= AIM OF THE TASK =
From the listing below, copy only the lines from the line that contains "[00:01.201]" to the line that contains "60: (635, 465, 24.00)", counting those two lines as part of the copy.

* * *

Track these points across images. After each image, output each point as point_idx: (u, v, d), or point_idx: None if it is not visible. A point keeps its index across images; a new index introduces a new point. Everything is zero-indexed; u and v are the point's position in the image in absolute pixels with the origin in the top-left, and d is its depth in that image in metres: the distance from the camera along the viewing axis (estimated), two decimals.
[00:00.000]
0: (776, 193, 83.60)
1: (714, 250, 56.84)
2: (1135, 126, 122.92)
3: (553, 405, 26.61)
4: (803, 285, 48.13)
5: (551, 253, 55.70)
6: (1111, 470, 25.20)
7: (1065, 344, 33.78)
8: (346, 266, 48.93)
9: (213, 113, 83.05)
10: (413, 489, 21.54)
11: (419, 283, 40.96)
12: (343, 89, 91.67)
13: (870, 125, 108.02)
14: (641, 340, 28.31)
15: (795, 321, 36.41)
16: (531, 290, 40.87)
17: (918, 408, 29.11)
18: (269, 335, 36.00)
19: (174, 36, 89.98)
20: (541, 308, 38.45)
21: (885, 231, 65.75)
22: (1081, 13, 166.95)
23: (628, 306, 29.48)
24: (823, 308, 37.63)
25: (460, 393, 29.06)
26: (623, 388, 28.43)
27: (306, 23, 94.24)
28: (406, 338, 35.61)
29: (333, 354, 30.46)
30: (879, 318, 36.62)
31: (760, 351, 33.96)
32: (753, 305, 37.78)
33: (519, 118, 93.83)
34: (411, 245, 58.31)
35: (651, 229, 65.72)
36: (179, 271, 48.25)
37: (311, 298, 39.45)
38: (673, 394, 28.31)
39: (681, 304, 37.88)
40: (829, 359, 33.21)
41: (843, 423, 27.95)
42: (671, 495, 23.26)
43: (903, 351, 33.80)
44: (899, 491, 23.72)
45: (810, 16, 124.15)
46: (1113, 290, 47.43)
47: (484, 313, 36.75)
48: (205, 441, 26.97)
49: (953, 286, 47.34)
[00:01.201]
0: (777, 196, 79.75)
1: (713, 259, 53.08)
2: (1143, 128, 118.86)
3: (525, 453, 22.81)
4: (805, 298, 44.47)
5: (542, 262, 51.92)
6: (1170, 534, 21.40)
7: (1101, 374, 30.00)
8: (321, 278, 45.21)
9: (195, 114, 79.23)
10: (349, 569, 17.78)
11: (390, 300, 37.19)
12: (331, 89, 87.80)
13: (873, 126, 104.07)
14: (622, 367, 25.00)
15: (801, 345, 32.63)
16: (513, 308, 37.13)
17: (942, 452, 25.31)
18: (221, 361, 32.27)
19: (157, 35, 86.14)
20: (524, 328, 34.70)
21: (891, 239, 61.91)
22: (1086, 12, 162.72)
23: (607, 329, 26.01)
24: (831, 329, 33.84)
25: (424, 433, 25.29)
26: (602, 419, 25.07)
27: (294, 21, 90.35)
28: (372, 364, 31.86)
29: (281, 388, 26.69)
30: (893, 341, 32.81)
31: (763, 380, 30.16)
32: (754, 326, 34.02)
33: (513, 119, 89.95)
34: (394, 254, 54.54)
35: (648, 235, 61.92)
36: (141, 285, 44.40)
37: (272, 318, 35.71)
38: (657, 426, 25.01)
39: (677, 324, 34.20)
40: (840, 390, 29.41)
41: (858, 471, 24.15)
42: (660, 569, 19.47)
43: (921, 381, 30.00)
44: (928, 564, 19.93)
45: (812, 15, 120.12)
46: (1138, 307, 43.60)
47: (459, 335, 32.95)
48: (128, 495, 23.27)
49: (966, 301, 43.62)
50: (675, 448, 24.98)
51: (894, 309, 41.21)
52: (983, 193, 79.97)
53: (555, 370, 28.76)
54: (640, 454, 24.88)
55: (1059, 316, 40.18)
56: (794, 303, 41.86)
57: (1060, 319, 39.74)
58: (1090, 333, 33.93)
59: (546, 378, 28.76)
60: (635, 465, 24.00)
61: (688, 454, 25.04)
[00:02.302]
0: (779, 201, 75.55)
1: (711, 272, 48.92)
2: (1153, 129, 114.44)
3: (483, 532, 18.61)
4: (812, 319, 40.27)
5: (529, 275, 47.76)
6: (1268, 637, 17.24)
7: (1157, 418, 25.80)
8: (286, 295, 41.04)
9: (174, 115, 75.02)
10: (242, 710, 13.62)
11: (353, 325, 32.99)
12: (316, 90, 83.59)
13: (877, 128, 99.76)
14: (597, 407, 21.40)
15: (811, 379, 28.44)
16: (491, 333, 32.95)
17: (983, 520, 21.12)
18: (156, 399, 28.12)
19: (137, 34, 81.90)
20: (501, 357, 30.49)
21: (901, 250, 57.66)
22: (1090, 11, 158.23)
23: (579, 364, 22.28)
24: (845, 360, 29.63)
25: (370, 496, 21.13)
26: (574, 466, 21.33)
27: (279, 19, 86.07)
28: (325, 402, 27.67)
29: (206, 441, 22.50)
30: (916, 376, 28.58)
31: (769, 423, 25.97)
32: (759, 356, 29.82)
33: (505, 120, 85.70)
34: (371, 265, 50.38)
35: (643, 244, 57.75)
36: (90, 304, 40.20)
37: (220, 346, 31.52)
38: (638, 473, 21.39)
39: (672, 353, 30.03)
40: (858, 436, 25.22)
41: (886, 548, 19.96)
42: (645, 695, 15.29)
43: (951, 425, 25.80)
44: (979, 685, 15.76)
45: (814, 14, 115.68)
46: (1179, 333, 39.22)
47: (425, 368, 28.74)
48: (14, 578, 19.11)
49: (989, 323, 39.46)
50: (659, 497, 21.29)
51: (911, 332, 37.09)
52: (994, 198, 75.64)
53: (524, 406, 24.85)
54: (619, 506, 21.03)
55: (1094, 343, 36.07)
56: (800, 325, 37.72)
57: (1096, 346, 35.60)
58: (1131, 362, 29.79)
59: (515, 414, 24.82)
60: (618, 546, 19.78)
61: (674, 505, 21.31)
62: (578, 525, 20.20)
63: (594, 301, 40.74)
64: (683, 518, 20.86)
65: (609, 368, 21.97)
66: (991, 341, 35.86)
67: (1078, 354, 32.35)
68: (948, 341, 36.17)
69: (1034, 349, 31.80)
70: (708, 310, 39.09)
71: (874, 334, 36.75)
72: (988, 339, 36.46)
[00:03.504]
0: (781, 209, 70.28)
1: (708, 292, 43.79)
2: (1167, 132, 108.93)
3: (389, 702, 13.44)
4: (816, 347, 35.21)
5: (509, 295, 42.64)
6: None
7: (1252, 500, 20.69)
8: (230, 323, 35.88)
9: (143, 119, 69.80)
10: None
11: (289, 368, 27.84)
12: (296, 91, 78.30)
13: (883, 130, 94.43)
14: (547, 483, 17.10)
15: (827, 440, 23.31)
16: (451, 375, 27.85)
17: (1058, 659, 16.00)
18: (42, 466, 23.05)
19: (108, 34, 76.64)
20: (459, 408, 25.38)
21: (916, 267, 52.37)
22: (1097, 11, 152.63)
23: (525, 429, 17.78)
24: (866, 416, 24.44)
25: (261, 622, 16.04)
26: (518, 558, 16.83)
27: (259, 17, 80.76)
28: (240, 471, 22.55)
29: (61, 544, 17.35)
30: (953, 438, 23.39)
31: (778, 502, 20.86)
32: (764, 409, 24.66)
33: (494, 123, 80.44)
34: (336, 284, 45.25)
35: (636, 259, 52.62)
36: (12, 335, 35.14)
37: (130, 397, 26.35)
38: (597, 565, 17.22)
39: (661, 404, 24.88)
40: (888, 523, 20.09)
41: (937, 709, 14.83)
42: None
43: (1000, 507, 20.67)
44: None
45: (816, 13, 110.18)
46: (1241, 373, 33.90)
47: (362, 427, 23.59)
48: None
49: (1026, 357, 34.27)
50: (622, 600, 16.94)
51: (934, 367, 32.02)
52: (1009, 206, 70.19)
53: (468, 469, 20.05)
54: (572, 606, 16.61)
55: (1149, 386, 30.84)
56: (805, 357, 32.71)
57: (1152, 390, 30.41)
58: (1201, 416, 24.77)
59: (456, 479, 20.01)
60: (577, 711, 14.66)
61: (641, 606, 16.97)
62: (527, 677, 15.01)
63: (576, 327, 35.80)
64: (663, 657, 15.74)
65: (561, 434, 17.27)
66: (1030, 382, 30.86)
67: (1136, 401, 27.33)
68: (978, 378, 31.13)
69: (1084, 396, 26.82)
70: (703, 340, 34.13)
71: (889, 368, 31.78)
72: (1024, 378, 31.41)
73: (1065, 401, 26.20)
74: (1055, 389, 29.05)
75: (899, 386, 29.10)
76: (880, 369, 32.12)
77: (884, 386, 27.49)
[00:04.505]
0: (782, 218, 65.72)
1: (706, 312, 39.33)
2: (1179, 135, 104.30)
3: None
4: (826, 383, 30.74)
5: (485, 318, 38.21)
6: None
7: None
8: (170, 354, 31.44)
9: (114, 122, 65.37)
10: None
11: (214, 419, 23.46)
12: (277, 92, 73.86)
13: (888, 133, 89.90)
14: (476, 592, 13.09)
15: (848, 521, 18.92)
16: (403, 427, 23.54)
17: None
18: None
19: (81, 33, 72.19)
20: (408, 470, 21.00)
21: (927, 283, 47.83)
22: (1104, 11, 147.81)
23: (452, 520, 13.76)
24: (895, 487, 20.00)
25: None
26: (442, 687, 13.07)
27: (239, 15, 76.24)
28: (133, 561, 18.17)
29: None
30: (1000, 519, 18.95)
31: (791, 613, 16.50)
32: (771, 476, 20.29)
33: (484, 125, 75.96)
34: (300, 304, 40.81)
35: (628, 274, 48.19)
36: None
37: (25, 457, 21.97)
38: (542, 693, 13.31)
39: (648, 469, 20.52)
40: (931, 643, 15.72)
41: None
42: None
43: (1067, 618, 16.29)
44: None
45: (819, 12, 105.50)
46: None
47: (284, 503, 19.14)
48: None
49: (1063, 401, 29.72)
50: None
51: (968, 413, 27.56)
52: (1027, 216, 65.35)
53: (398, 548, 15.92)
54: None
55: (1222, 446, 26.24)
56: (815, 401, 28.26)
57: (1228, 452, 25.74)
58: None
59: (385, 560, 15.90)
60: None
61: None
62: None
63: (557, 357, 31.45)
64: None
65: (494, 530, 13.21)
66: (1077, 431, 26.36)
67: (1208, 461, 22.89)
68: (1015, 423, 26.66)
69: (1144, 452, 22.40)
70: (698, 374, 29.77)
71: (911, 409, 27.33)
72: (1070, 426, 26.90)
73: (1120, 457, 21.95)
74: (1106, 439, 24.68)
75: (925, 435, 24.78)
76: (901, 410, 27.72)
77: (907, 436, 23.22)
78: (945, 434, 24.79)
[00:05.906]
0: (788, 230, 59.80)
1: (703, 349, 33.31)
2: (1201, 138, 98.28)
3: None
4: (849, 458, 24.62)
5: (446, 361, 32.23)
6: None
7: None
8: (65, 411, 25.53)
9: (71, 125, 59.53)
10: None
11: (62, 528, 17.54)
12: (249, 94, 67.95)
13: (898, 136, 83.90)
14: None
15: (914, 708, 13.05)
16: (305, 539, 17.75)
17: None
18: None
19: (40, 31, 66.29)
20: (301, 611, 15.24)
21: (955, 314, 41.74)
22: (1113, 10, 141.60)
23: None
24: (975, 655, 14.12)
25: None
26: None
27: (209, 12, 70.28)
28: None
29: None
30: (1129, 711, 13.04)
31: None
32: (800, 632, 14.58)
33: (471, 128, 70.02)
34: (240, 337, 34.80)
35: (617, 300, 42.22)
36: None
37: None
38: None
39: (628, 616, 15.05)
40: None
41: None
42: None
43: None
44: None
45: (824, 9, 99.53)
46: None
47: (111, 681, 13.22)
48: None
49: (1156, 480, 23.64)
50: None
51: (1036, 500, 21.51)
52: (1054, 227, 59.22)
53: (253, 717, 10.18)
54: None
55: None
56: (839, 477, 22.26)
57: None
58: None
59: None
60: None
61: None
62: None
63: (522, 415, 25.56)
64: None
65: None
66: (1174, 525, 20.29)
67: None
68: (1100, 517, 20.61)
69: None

* * *

= EXERCISE ANSWER =
[00:01.201]
0: (777, 196, 79.75)
1: (713, 259, 53.08)
2: (1143, 128, 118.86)
3: (525, 453, 22.81)
4: (805, 298, 44.47)
5: (542, 262, 51.92)
6: (1170, 534, 21.40)
7: (1101, 374, 30.00)
8: (321, 278, 45.21)
9: (195, 114, 79.23)
10: (349, 569, 17.78)
11: (390, 300, 37.19)
12: (331, 89, 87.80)
13: (873, 126, 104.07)
14: (622, 367, 25.00)
15: (801, 345, 32.63)
16: (513, 308, 37.13)
17: (942, 452, 25.31)
18: (221, 361, 32.27)
19: (157, 35, 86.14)
20: (524, 328, 34.70)
21: (891, 239, 61.91)
22: (1086, 12, 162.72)
23: (607, 329, 26.01)
24: (831, 329, 33.84)
25: (424, 433, 25.29)
26: (602, 419, 25.07)
27: (294, 21, 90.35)
28: (372, 364, 31.86)
29: (281, 388, 26.69)
30: (893, 341, 32.81)
31: (763, 380, 30.16)
32: (754, 326, 34.02)
33: (513, 119, 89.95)
34: (394, 254, 54.54)
35: (648, 235, 61.92)
36: (141, 285, 44.40)
37: (272, 318, 35.71)
38: (657, 426, 25.01)
39: (677, 324, 34.20)
40: (840, 390, 29.41)
41: (858, 471, 24.15)
42: (660, 569, 19.47)
43: (921, 381, 30.00)
44: (928, 564, 19.93)
45: (812, 15, 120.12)
46: (1138, 307, 43.60)
47: (459, 335, 32.95)
48: (128, 495, 23.27)
49: (966, 301, 43.62)
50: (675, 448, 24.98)
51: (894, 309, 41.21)
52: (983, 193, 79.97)
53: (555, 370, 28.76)
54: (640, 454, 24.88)
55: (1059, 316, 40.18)
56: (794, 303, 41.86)
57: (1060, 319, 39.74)
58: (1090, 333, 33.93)
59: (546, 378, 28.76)
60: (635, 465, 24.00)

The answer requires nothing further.